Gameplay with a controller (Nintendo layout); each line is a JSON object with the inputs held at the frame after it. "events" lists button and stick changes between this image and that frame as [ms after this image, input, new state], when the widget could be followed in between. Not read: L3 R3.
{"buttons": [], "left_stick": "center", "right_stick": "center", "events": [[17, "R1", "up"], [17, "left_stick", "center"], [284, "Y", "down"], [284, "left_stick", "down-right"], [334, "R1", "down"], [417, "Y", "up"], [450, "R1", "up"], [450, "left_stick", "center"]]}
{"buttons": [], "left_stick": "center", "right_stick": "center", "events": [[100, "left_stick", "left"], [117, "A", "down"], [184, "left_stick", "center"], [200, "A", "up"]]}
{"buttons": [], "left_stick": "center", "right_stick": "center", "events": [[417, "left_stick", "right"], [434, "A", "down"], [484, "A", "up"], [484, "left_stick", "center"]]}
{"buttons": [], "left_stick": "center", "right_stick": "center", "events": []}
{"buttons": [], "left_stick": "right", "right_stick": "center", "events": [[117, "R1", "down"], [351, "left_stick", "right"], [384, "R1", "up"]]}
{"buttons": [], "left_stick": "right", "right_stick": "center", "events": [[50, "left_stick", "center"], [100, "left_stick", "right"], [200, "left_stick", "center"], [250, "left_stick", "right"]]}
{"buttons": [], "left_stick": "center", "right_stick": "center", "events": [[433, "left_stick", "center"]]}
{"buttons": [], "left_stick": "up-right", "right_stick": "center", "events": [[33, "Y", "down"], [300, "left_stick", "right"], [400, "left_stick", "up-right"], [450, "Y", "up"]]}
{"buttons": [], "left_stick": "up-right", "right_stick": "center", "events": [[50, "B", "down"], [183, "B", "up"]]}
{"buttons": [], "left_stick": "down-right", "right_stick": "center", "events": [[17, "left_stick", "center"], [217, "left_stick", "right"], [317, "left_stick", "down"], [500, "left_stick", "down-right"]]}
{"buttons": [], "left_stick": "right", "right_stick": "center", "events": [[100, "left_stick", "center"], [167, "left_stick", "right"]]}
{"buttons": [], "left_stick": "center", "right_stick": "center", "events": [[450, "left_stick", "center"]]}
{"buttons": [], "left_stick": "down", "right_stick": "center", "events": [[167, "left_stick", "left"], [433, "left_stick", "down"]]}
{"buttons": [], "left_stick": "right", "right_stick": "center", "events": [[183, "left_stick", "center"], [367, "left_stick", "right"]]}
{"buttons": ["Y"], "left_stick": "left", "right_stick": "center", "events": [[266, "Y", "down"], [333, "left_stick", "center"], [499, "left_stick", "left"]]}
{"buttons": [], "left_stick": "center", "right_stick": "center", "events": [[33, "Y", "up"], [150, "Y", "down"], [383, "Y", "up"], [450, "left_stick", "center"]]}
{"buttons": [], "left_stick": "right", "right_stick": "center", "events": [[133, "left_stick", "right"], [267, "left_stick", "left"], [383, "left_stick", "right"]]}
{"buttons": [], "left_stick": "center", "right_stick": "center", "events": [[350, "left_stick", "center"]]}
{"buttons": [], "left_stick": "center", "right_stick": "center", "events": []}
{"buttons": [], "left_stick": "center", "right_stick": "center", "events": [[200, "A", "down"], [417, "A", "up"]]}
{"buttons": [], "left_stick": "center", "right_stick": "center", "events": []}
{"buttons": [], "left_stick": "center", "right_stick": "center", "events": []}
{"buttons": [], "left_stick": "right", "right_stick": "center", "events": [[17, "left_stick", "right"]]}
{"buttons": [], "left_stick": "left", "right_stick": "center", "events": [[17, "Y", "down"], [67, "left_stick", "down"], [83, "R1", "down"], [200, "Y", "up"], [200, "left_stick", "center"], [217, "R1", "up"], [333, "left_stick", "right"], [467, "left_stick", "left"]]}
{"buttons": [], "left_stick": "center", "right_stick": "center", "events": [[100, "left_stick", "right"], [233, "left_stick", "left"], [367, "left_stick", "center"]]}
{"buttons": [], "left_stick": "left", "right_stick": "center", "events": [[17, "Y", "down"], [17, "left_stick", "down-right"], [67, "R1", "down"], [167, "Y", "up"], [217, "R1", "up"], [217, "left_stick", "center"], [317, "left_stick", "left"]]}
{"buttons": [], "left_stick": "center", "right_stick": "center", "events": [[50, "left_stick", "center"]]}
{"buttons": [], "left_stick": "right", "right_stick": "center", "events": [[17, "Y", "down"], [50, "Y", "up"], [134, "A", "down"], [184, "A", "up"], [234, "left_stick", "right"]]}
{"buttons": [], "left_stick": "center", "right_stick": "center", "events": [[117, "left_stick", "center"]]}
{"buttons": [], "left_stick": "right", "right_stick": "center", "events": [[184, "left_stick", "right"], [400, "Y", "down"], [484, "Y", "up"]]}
--*--
▶ _TASK TO COMPLETE_
Line by line, reproduce the data above exactly.

▶ _YOUR SOLUTION_
Gameplay with a controller (Nintendo layout); each line is a JSON object with the inputs held at the frame after it. "events" lists button and stick changes between this image and that frame as [ms after this image, input, new state], when the widget could be followed in between. Not read: L3 R3.
{"buttons": [], "left_stick": "center", "right_stick": "center", "events": [[17, "R1", "up"], [17, "left_stick", "center"], [284, "Y", "down"], [284, "left_stick", "down-right"], [334, "R1", "down"], [417, "Y", "up"], [450, "R1", "up"], [450, "left_stick", "center"]]}
{"buttons": [], "left_stick": "center", "right_stick": "center", "events": [[100, "left_stick", "left"], [117, "A", "down"], [184, "left_stick", "center"], [200, "A", "up"]]}
{"buttons": [], "left_stick": "center", "right_stick": "center", "events": [[417, "left_stick", "right"], [434, "A", "down"], [484, "A", "up"], [484, "left_stick", "center"]]}
{"buttons": [], "left_stick": "center", "right_stick": "center", "events": []}
{"buttons": [], "left_stick": "right", "right_stick": "center", "events": [[117, "R1", "down"], [351, "left_stick", "right"], [384, "R1", "up"]]}
{"buttons": [], "left_stick": "right", "right_stick": "center", "events": [[50, "left_stick", "center"], [100, "left_stick", "right"], [200, "left_stick", "center"], [250, "left_stick", "right"]]}
{"buttons": [], "left_stick": "center", "right_stick": "center", "events": [[433, "left_stick", "center"]]}
{"buttons": [], "left_stick": "up-right", "right_stick": "center", "events": [[33, "Y", "down"], [300, "left_stick", "right"], [400, "left_stick", "up-right"], [450, "Y", "up"]]}
{"buttons": [], "left_stick": "up-right", "right_stick": "center", "events": [[50, "B", "down"], [183, "B", "up"]]}
{"buttons": [], "left_stick": "down-right", "right_stick": "center", "events": [[17, "left_stick", "center"], [217, "left_stick", "right"], [317, "left_stick", "down"], [500, "left_stick", "down-right"]]}
{"buttons": [], "left_stick": "right", "right_stick": "center", "events": [[100, "left_stick", "center"], [167, "left_stick", "right"]]}
{"buttons": [], "left_stick": "center", "right_stick": "center", "events": [[450, "left_stick", "center"]]}
{"buttons": [], "left_stick": "down", "right_stick": "center", "events": [[167, "left_stick", "left"], [433, "left_stick", "down"]]}
{"buttons": [], "left_stick": "right", "right_stick": "center", "events": [[183, "left_stick", "center"], [367, "left_stick", "right"]]}
{"buttons": ["Y"], "left_stick": "left", "right_stick": "center", "events": [[266, "Y", "down"], [333, "left_stick", "center"], [499, "left_stick", "left"]]}
{"buttons": [], "left_stick": "center", "right_stick": "center", "events": [[33, "Y", "up"], [150, "Y", "down"], [383, "Y", "up"], [450, "left_stick", "center"]]}
{"buttons": [], "left_stick": "right", "right_stick": "center", "events": [[133, "left_stick", "right"], [267, "left_stick", "left"], [383, "left_stick", "right"]]}
{"buttons": [], "left_stick": "center", "right_stick": "center", "events": [[350, "left_stick", "center"]]}
{"buttons": [], "left_stick": "center", "right_stick": "center", "events": []}
{"buttons": [], "left_stick": "center", "right_stick": "center", "events": [[200, "A", "down"], [417, "A", "up"]]}
{"buttons": [], "left_stick": "center", "right_stick": "center", "events": []}
{"buttons": [], "left_stick": "center", "right_stick": "center", "events": []}
{"buttons": [], "left_stick": "right", "right_stick": "center", "events": [[17, "left_stick", "right"]]}
{"buttons": [], "left_stick": "left", "right_stick": "center", "events": [[17, "Y", "down"], [67, "left_stick", "down"], [83, "R1", "down"], [200, "Y", "up"], [200, "left_stick", "center"], [217, "R1", "up"], [333, "left_stick", "right"], [467, "left_stick", "left"]]}
{"buttons": [], "left_stick": "center", "right_stick": "center", "events": [[100, "left_stick", "right"], [233, "left_stick", "left"], [367, "left_stick", "center"]]}
{"buttons": [], "left_stick": "left", "right_stick": "center", "events": [[17, "Y", "down"], [17, "left_stick", "down-right"], [67, "R1", "down"], [167, "Y", "up"], [217, "R1", "up"], [217, "left_stick", "center"], [317, "left_stick", "left"]]}
{"buttons": [], "left_stick": "center", "right_stick": "center", "events": [[50, "left_stick", "center"]]}
{"buttons": [], "left_stick": "right", "right_stick": "center", "events": [[17, "Y", "down"], [50, "Y", "up"], [134, "A", "down"], [184, "A", "up"], [234, "left_stick", "right"]]}
{"buttons": [], "left_stick": "center", "right_stick": "center", "events": [[117, "left_stick", "center"]]}
{"buttons": [], "left_stick": "right", "right_stick": "center", "events": [[184, "left_stick", "right"], [400, "Y", "down"], [484, "Y", "up"]]}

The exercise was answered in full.